Week 5: Changes
April 1, 2024
“Strange fascinations fascinate me,
Ah, changes are taking,
The pace I’m goin’ through,
Ch-ch-ch-ch-changes” – David Bowie
This week surrounds “Changes”, specifically the change in time zones between California and India. Midway through the week, my family and I flew to India, and it has been slightly difficult to communicate with my bands with a 12.5 hour time difference.
Additional changes for this week includes a new band member, a completely new band, and some new venues to perform.
We had our second rehearsal for the “Basis Band” (a tentative name, but not if I can help it). We added a new member, and the guitarist and bass role might switch around. The creative process for my two formed bands are different, due to how they were brought together. Since I manually grouped this band, the creative process is slightly chaotic, as it includes hashing out covers and giving up if they don’t work.
Now, this isn’t a bad strategy, since people with different musical talents, but similar musical interests, will come together to find a comfortable medium.
I’ve spoken to and staked social media accounts of some venues where my bands have a shot of performing. These places usually don’t require bands to sign up in advance, and are instead first come, first served.
This brings me back to band names, which are proving to be more of a hassle than expected. My first band came up with a few ideas, including “Say Less”, “Piece of Mind”, and “End of August”. They settled on the last name, as they speculate that their band will probably cease to exist by the end of August when everyone leaves for college. As sentimental as the reason, I could not allow the band to take this name, since it already exists. Nearly every variation of these three words has been taken by some band or the other, ranging from a trash metal Canadian band, to a group of three Norwegians playing indie-folk music.
After I got frustrated with several band name generator sites, I decided to focus on what I could control: marketing. Since social media is the main platform for my project, I focused my research on its effect on the “buzz” new music generates. A paper I read scared me when its results proclaimed that social media has an insignificant and often even negative effect on music sales. The reasoning was that social media has caused an overwhelming influx of new songs, diminishing its effects on physical media consumption.
Thankfully, that paper was from 2014, and the pandemic has certainly changed things. “Profit driven music” arose which has almost replaced popular music. Industries use a certain formula to churn out songs that will inevitably become popular because that is the music’s only purpose.

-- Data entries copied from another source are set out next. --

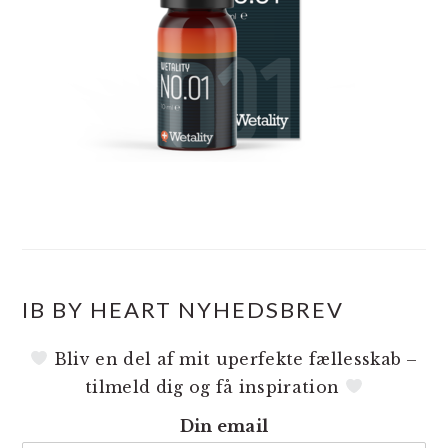
IB BY HEART NYHEDSBREV
Bliv en del af mit uperfekte fællesskab –
tilmeld dig og få inspiration
Din email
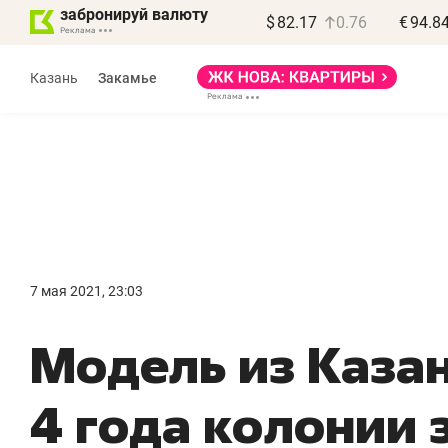
забронируй валюту
$
82.17
0.76
€
94.8
Казань
Закамье
Василь Мазитов
МАРТ
7 мая 2021, 23:03
«Не зная местных
«
Модель из Каза
правил, бизнес может
н
потерять минимум
ч
4 года колонии 
полгода»
р
Как бизнесу выйти на зарубежные
Вл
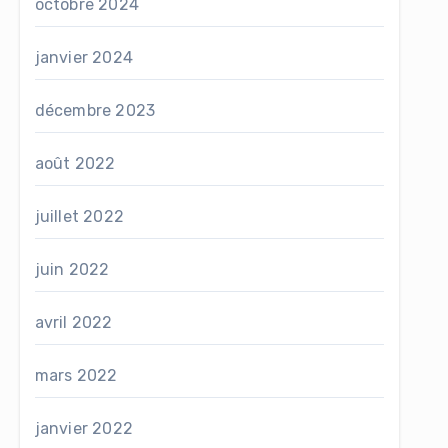
octobre 2024
janvier 2024
décembre 2023
août 2022
juillet 2022
juin 2022
avril 2022
mars 2022
janvier 2022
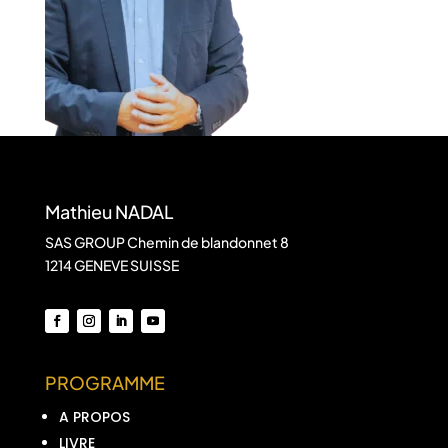
Mathieu NADAL
SAS GROUP Chemin de blandonnet 8
1214 GENEVE SUISSE
PROGRAMME
A PROPOS
LIVRE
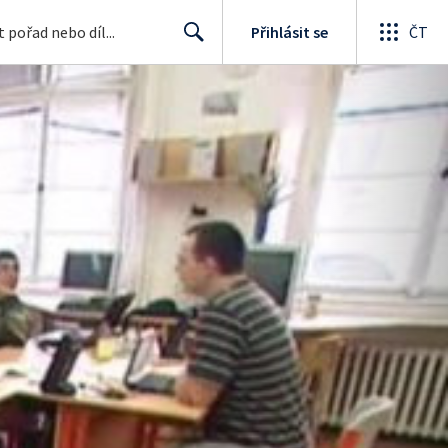
Přihlásit se
ČT
Search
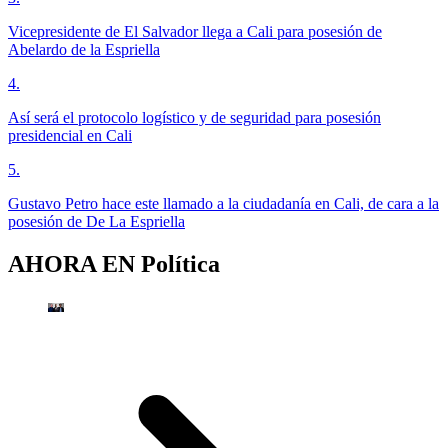
Vicepresidente de El Salvador llega a Cali para posesión de
Abelardo de la Espriella
4
.
Así será el protocolo logístico y de seguridad para posesión
presidencial en Cali
5
.
Gustavo Petro hace este llamado a la ciudadanía en Cali, de cara a la
posesión de De La Espriella
AHORA EN
Política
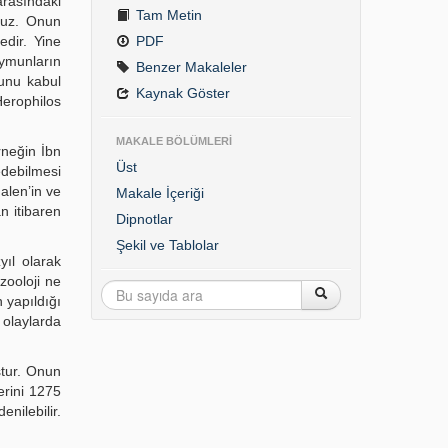
arasındaki
Tam Metin
ruz. Onun
edir. Yine
PDF
aymunların
Benzer Makaleler
ğunu kabul
Kaynak Göster
Herophilos
MAKALE BÖLÜMLERİ
rneğin İbn
Üst
edebilmesi
alen’in ve
Makale İçeriği
n itibaren
Dipnotlar
Şekil ve Tablolar
yıl olarak
 zooloji ne
 yapıldığı
 olaylarda
ştur. Onun
erini 1275
enilebilir.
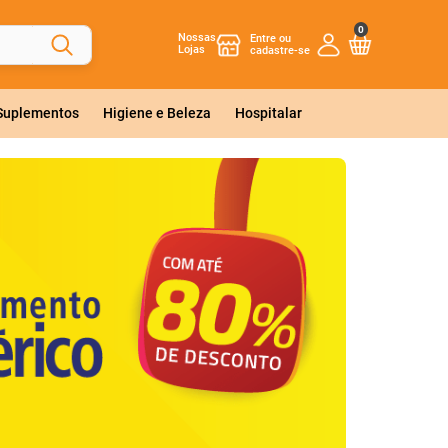
0
Nossas
Lojas
 Suplementos
Higiene e Beleza
Hospitalar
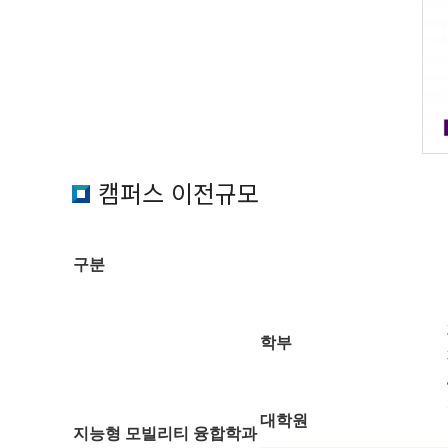
캠퍼스 이전규모
구분
학부
대학원
지능형 모빌리티 융합학과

The pandemic also changed the indie music scene, as people who were not professional musicians, or music majors, decided to spontaneously brush up on their instrument. A new wave of indie arose as people started experimenting and allowed creativity to dictate their music, without the expectations and intention of it becoming famous.
The scary paper did mention, however, that niche songs were predominantly discovered on social media, while popular music spread through the radio. If time permits, and my bands create original songs, I would like to get at least one song on a local radio station and test our luck.
I’ll be in India for one more week, and hope to hit the ground running when I arrive back in the States. Till then!